Aim of the exercise:
Every line of the data below that holds the string "Gloss" needs to be reported.

[Stored data entries]
'''

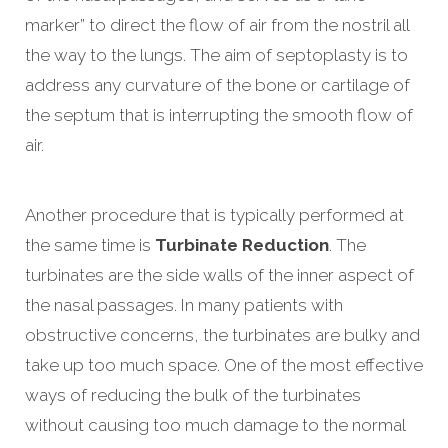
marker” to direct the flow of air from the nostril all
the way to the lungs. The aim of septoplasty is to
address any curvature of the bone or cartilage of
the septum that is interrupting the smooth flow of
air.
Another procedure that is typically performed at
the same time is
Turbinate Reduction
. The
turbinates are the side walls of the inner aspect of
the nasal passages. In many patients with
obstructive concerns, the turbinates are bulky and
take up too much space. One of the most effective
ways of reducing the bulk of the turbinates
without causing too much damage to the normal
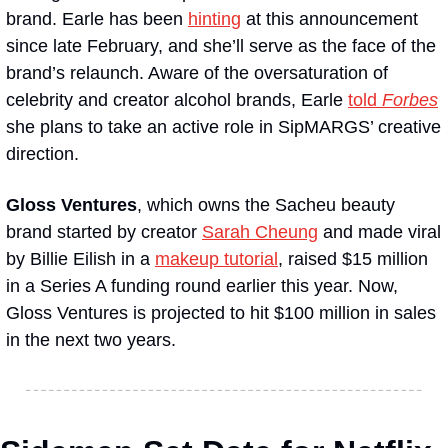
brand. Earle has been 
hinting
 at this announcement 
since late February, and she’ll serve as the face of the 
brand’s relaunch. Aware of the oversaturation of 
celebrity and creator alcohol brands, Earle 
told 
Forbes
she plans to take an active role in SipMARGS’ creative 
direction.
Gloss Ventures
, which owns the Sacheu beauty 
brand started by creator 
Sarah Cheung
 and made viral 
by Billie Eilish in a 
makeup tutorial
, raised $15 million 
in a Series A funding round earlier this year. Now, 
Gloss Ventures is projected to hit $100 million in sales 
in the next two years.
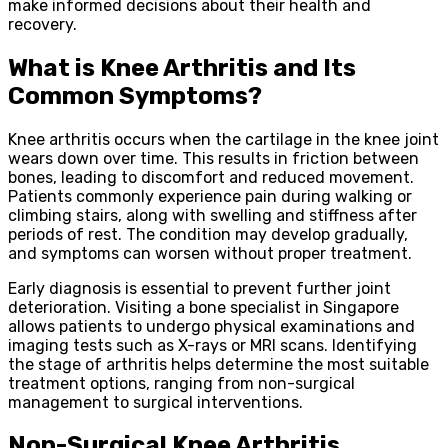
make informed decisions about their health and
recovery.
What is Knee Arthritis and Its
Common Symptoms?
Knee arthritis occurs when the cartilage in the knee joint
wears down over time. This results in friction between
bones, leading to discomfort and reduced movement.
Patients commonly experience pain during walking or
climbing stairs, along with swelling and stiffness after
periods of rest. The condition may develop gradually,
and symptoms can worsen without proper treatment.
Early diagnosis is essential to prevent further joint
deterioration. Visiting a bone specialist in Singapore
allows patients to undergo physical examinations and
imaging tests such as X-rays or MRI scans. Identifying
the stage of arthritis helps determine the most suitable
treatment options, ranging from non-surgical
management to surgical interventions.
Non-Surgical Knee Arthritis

'''
'''

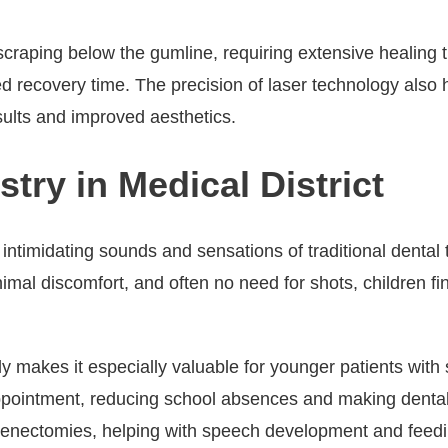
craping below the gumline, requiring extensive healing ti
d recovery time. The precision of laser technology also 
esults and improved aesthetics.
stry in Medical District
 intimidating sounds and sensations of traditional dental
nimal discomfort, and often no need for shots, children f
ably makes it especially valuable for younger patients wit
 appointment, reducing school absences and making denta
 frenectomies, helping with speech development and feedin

'''

Task solution:
Gloss Ventures
Gloss Ventures is projected to hit $100 million in sales 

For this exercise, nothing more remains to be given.